I heard a commentator on NPR claim yesterday that Egypt needs democracy now in order to produce greater economic growth. That assertion - democracy now, growth later - has been gaining volume, and it's problematic.
I think it much more likely that the true state of affairs is that prosperity is a prerequisite for stable democratic institutions to take root. When people are relatively poor, when they don't have jobs, and when they see prosperity around them that they can't touch, they're not going to be in a mood to support their government, whatever form that government might take. If you drop democracy into Egypt and it doesn't produce change right now, it will get brushed aside.

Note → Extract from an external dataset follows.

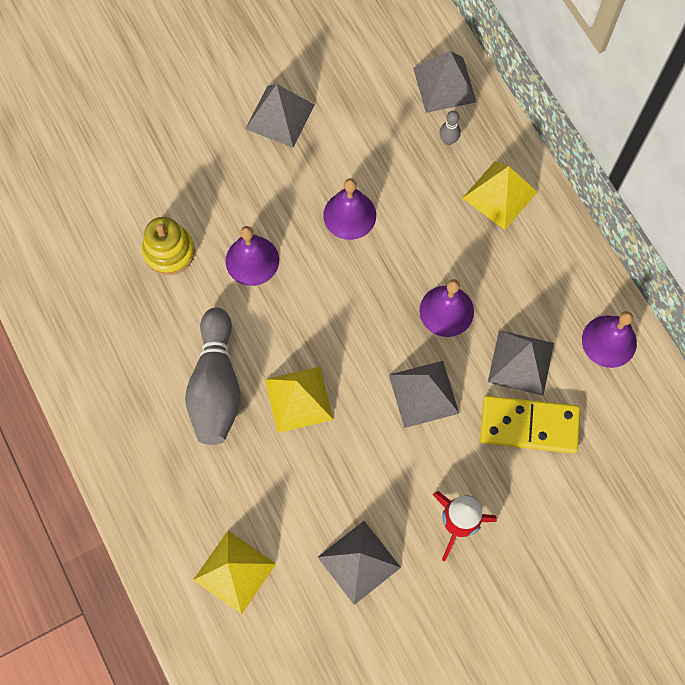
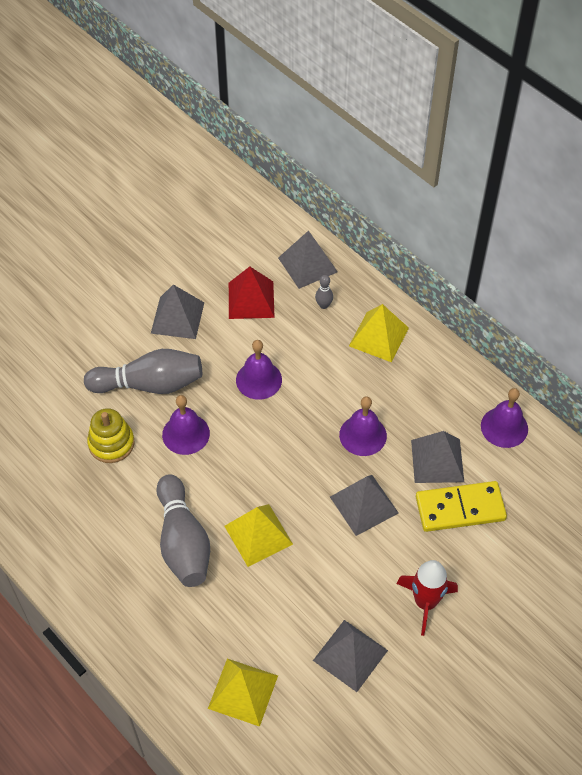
camera: 15 degrees left, 15 degrees down
(228, 191) = (150, 384): none -> grey bowling pin
(368, 114) = (251, 300): none -> red pyramid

Russia is an example of that, twice over. The Kerensky government didn't get Russia out of WWI, it didn't produce immediate positive change, and it was swept aside. The organizational skill of the Bolsheviks make that a weaker example than the more recent democratization of Russia in 1992-5. That also failed to improve living standards and people started talking very fondly about "strong leaders" (Stalin, for example) and "forceful measures" to right the economy.
The Egyptian economy was growing at a decent clip over the last few years, but the growth was lop-sided, the poor stayed poor and the jobless stayed jobless. I don't think that democracy is a bad idea in Egyp (I think it a very good one, actually), but if it isn't accompanied by real market reform and improving living standards, it won't last. What's needed are strong institutions to protect economic liberty - property rights and courts willing to protect them, transparent government and vigorous prosecution of corrupt bureaucrats and politicians, and so on. Egypt has a relatively strong civil society (something the Russians didnt') and is in a better situation than many other countries to grow democracy now, but if people think that democracy will fix anything and flourish on its own, they're badly mistaken.